==== Data records ====

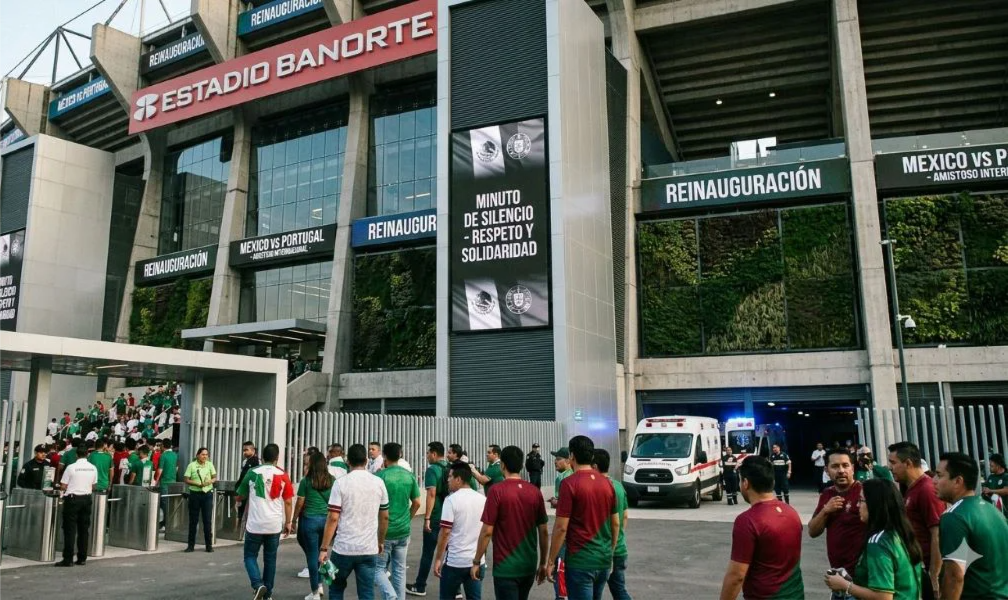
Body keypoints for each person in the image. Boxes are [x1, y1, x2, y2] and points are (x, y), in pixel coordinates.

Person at [719, 456, 804, 600]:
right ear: (773, 481)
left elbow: (737, 576)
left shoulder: (748, 521)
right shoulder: (791, 512)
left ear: (745, 483)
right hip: (796, 595)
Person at [823, 478, 922, 600]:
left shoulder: (878, 542)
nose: (858, 505)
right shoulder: (901, 533)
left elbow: (884, 596)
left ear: (874, 503)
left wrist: (845, 586)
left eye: (861, 500)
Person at [546, 436, 618, 600]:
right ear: (591, 456)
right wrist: (610, 552)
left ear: (571, 456)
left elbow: (561, 527)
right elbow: (615, 523)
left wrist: (551, 561)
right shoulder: (608, 483)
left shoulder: (569, 484)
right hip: (603, 559)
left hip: (580, 561)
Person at [473, 445, 549, 600]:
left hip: (505, 567)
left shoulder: (497, 491)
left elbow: (487, 531)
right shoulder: (534, 491)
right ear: (521, 465)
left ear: (502, 465)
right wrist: (543, 563)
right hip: (528, 564)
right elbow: (543, 531)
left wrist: (476, 561)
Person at [318, 443, 390, 600]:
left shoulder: (340, 483)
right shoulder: (378, 483)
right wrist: (381, 541)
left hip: (344, 548)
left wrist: (324, 548)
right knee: (366, 592)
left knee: (336, 589)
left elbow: (333, 517)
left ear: (348, 461)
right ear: (366, 460)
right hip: (368, 548)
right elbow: (384, 516)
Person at [934, 452, 1008, 600]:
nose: (933, 480)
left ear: (958, 481)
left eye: (939, 475)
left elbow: (955, 576)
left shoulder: (954, 516)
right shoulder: (992, 511)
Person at [237, 442, 295, 600]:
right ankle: (267, 595)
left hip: (255, 524)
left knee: (249, 556)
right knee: (270, 560)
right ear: (277, 457)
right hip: (274, 525)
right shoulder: (283, 475)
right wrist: (288, 522)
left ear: (262, 456)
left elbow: (239, 495)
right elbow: (289, 501)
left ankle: (257, 585)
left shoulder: (252, 472)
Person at [887, 441, 944, 598]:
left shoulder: (926, 489)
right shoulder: (911, 488)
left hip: (927, 572)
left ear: (908, 463)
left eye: (893, 463)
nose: (890, 468)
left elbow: (937, 534)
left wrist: (934, 577)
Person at [809, 448, 866, 599]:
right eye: (835, 466)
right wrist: (826, 511)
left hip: (861, 580)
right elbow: (813, 531)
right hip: (838, 577)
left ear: (853, 468)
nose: (841, 470)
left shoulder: (863, 493)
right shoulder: (827, 494)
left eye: (845, 465)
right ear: (826, 470)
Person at [434, 462, 487, 600]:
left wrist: (438, 559)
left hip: (454, 562)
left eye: (450, 476)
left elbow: (445, 532)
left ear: (459, 479)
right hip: (476, 561)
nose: (447, 479)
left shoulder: (451, 500)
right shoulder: (482, 500)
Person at [378, 442, 421, 600]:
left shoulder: (381, 476)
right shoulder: (408, 475)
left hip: (385, 530)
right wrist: (408, 518)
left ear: (384, 456)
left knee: (378, 569)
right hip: (404, 530)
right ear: (400, 455)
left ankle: (390, 596)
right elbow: (417, 502)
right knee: (400, 570)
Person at [407, 441, 450, 597]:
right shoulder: (450, 467)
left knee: (428, 553)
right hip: (449, 516)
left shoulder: (432, 470)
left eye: (427, 453)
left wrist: (427, 518)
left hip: (436, 516)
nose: (426, 456)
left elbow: (431, 494)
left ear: (433, 454)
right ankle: (455, 589)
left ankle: (420, 586)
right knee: (448, 553)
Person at [593, 449, 631, 600]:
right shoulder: (618, 486)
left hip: (602, 550)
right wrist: (619, 536)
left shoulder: (597, 488)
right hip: (620, 548)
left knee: (595, 593)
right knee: (619, 590)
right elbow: (625, 516)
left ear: (594, 466)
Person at [55, 443, 97, 567]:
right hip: (86, 499)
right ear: (87, 455)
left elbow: (63, 485)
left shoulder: (71, 467)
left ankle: (68, 559)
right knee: (84, 530)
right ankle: (82, 557)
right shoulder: (93, 468)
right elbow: (94, 485)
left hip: (72, 500)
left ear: (76, 454)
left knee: (70, 530)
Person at [183, 446, 217, 553]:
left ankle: (209, 545)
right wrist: (197, 483)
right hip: (195, 494)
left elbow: (214, 477)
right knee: (193, 520)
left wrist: (210, 482)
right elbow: (186, 479)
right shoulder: (192, 465)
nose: (205, 456)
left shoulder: (210, 464)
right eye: (203, 454)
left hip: (207, 494)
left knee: (207, 520)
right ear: (197, 455)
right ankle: (190, 545)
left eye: (206, 454)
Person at [155, 438, 178, 529]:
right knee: (169, 504)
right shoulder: (175, 455)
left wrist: (155, 482)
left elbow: (160, 470)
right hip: (173, 482)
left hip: (164, 482)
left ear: (163, 446)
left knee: (164, 504)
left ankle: (165, 523)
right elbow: (176, 468)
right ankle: (167, 522)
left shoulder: (163, 456)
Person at [239, 441, 261, 519]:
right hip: (245, 491)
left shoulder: (257, 461)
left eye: (246, 450)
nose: (244, 452)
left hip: (252, 492)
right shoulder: (245, 462)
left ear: (253, 450)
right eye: (243, 450)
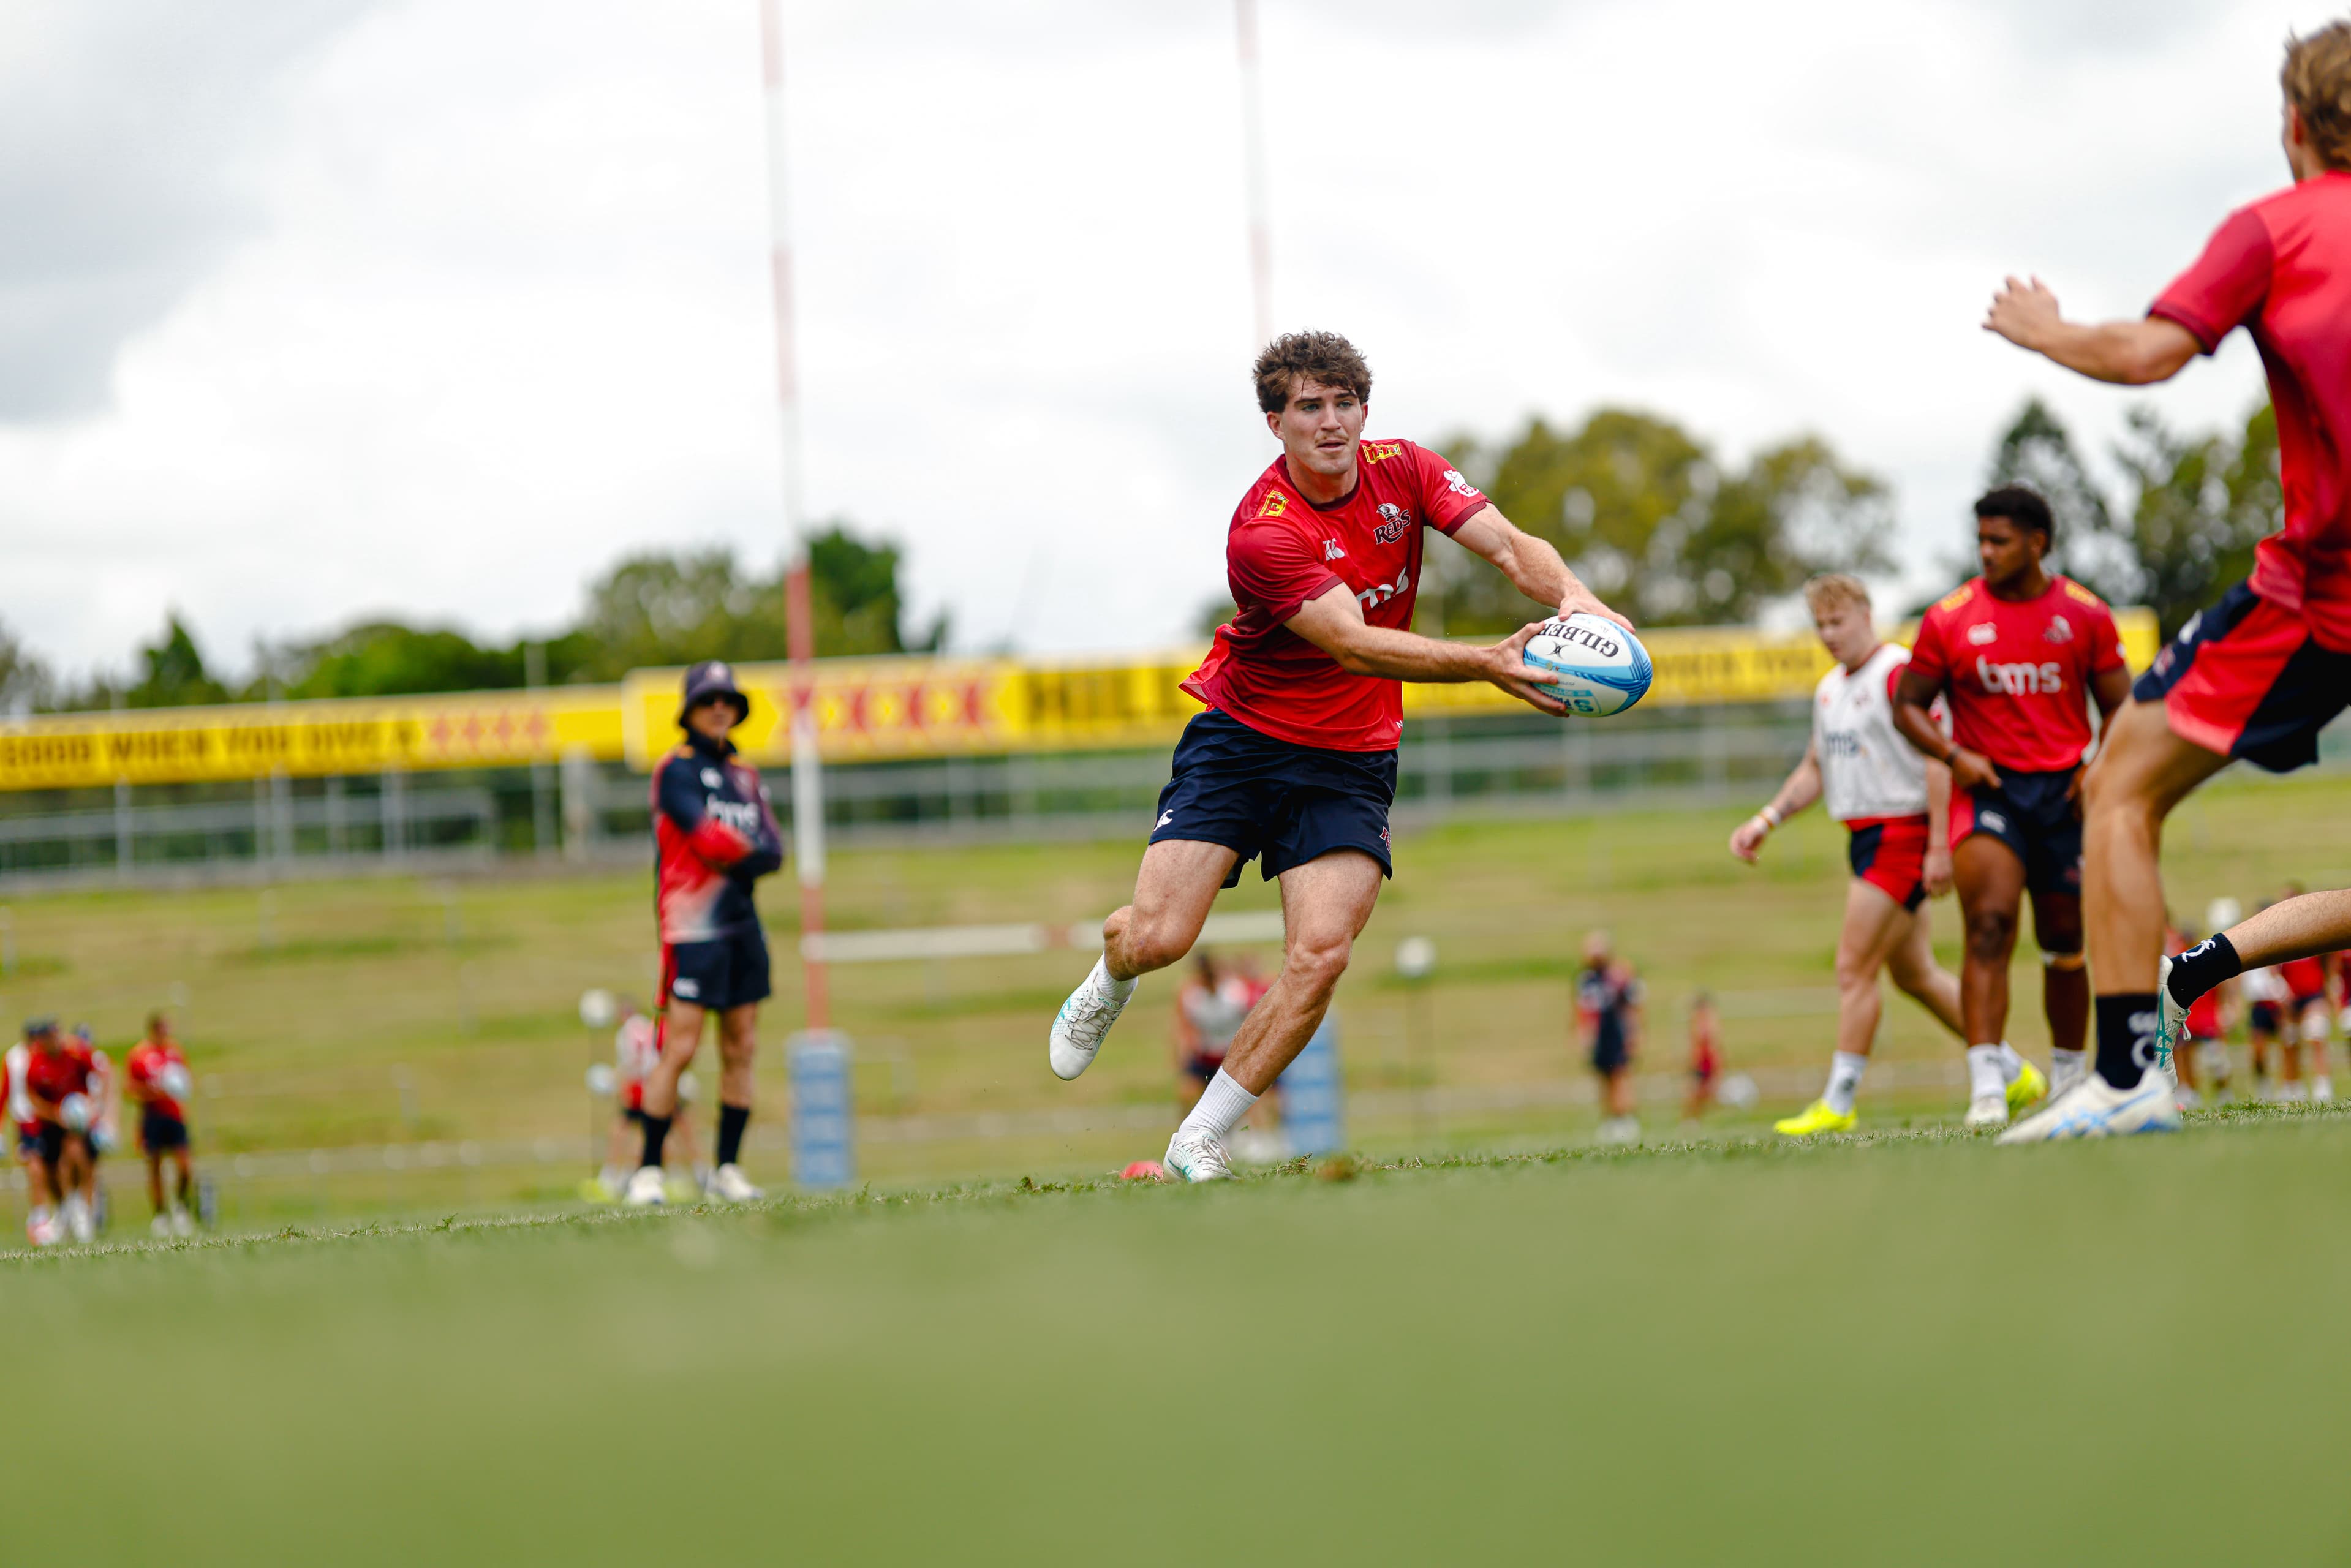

====

# Assignment:
Pull every line holding "ankle" out of the records.

# Written solution:
right ankle: (267, 595)
left ankle: (257, 585)
left ankle: (390, 596)
right ankle: (455, 589)
left ankle: (420, 586)
left ankle: (68, 559)
right ankle: (82, 557)
left ankle: (209, 545)
right ankle: (190, 545)
left ankle: (165, 523)
right ankle: (167, 522)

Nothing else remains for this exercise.